Red blood cells contain haemoglobin, the protein that carries blood gases and enables us to breathe. As a result, the red blood cell fragments also contain haemoglobin, but in a degraded and toxic form: the iron previously contained in the haemoglobin becomes exposed on the surface of these thousands of red blood cell microparticles.
It is this feature that makes the microparticles dangerous.
Effectively, the red blood cell particles act as carriers, and deposit the toxic substances on the cells lining the blood vessels. This transfer of haem and iron from the red blood cells to the vascular lining interferes with dilation, limiting the blood supply to the tissues that need it. This also leads to oxidative stress and promotes obstruction of the blood vessels.

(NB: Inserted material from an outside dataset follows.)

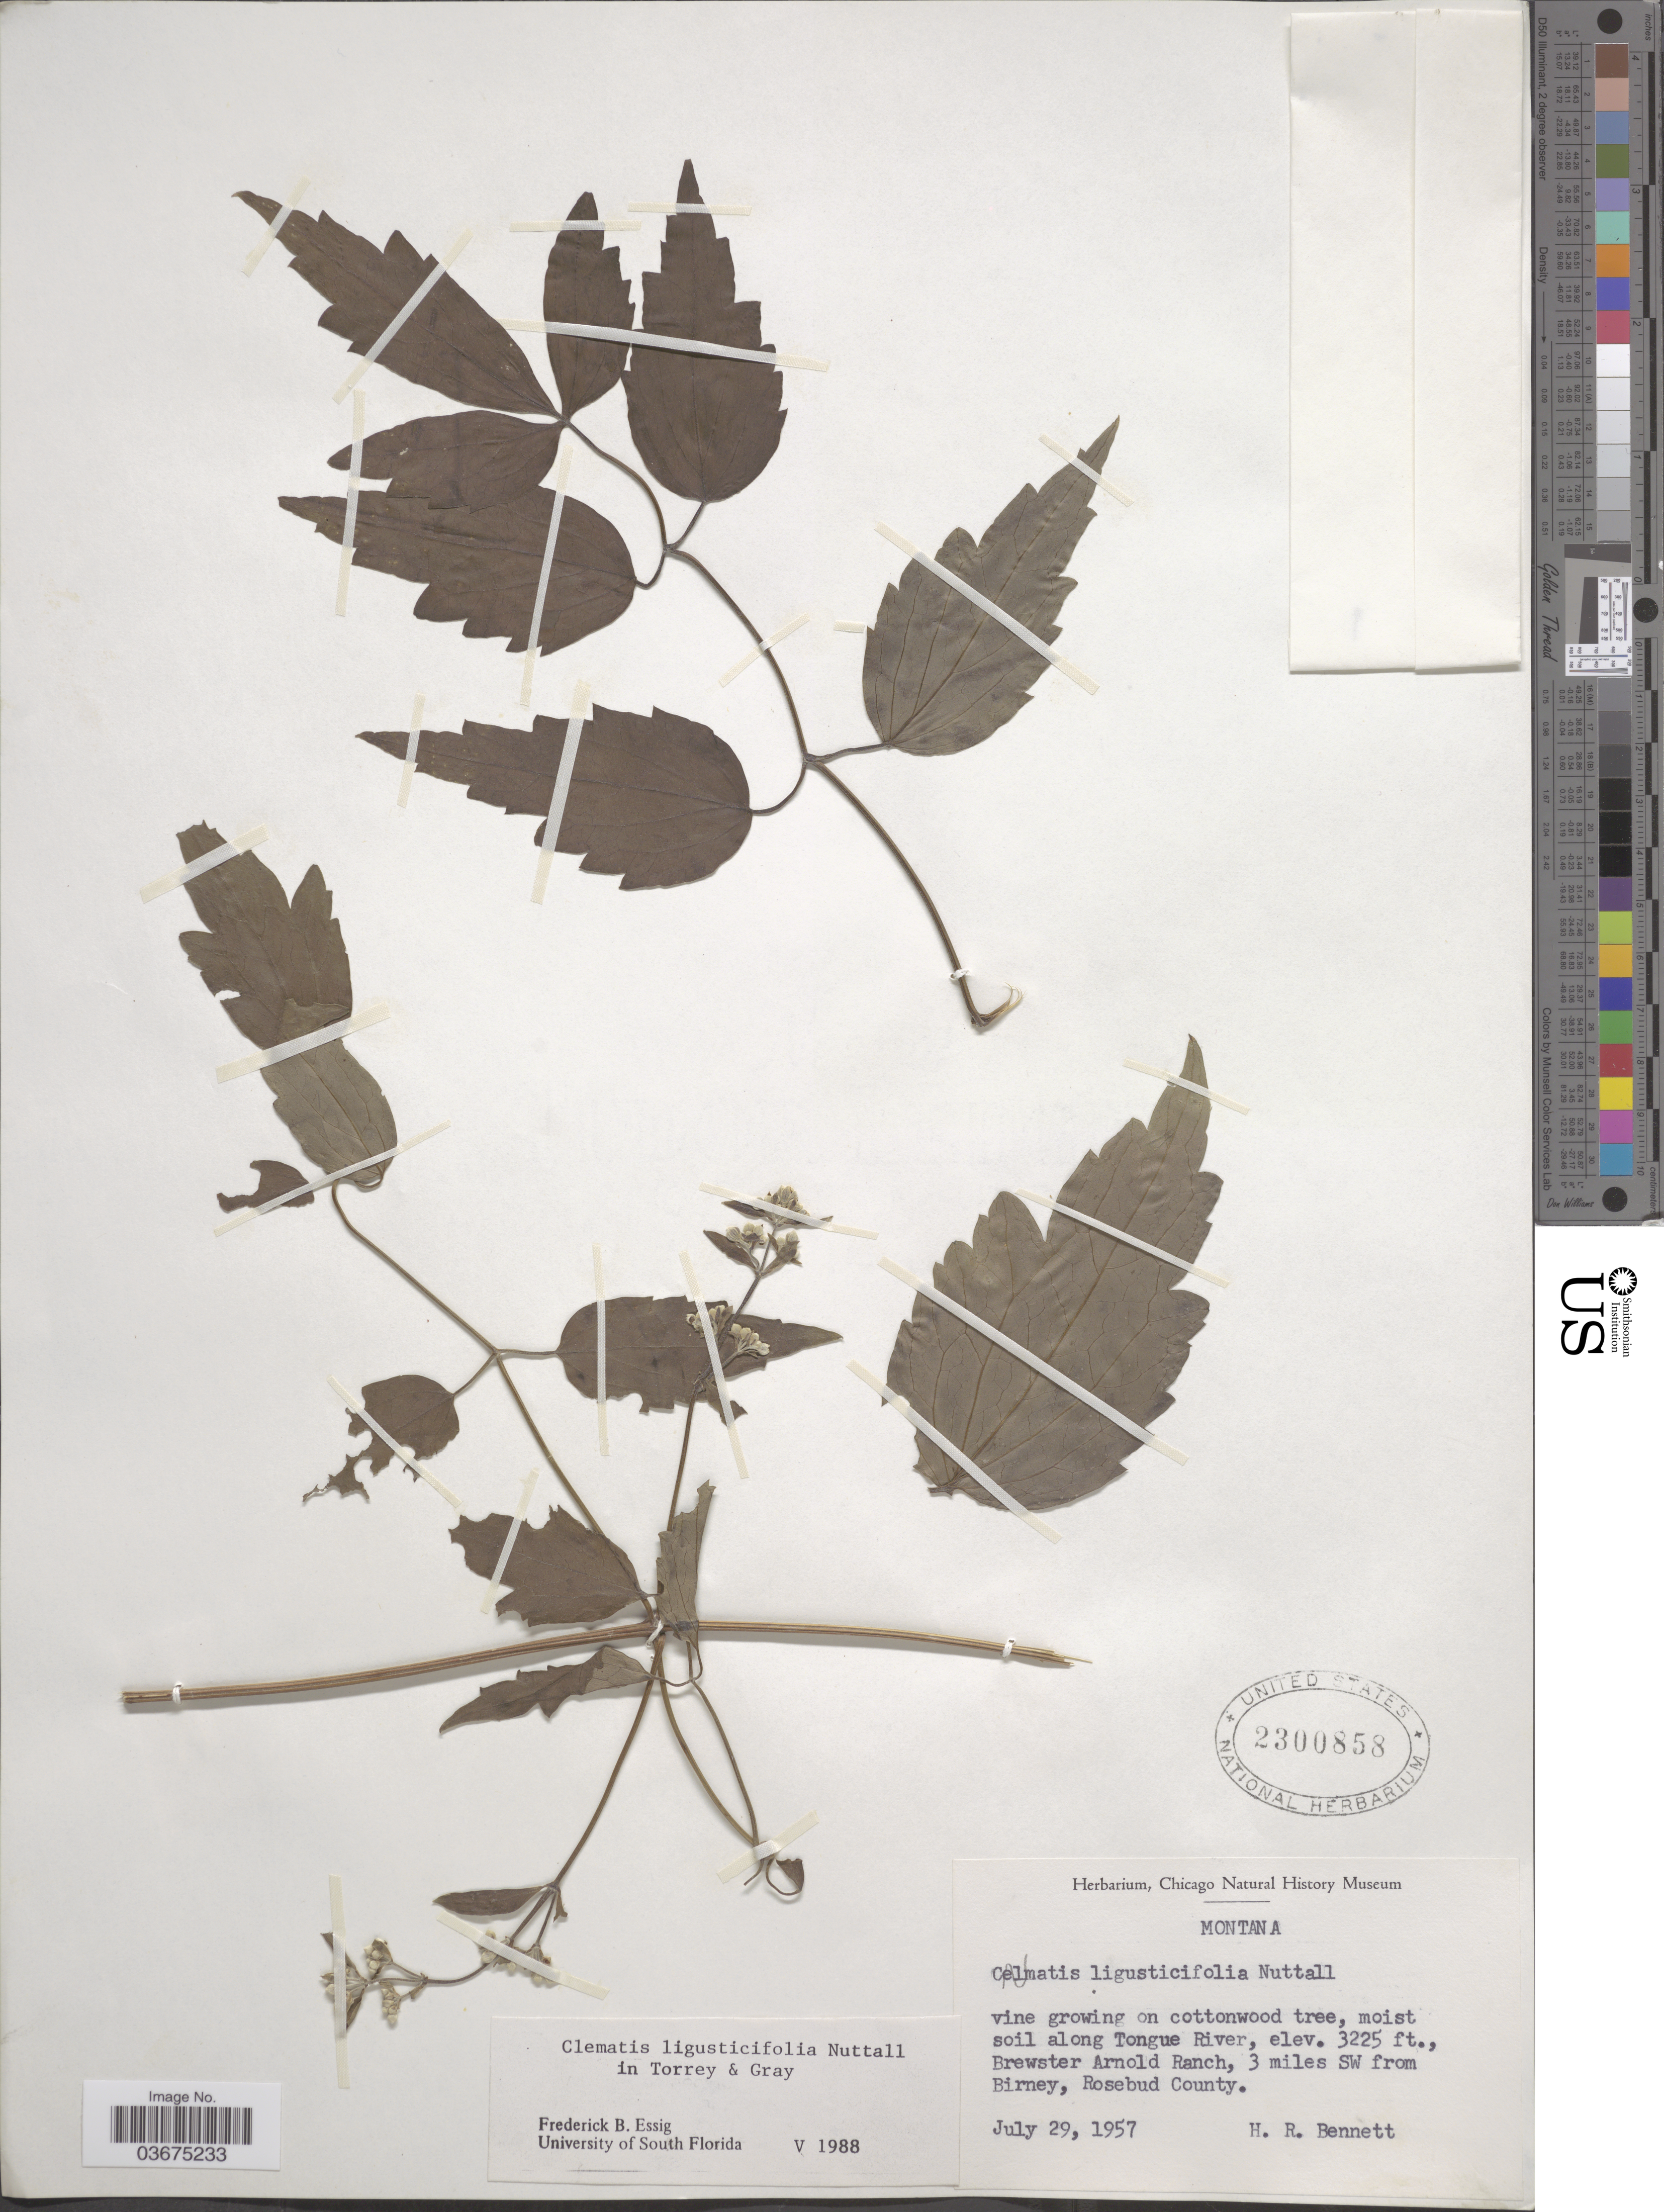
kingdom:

In patients with sickle cell disease, red blood cell fragments may be partly responsible for very painful vaso-occlusive crises. These microparticles also probably contribute to the many lesions caused by chronic lack of oxygen, e.g. in the kidneys.
These innovative results make it possible to anticipate new therapeutic possibilities for preventing and treating vaso-occlusive crises, as well as for preventing some more common cardiovascular diseases.
These new therapies could target various components of the red blood cell microparticles, e.g. membrane components, such as phosphatidylserine, or free haem. Haemopexin is a molecule naturally found in the bloodstream, and which has the role of binding to free haem to eliminate it. It might represent a therapeutic opportunity, i.e. a haemopexin supplement might help to neutralise free haem carried by red blood cell microparticles.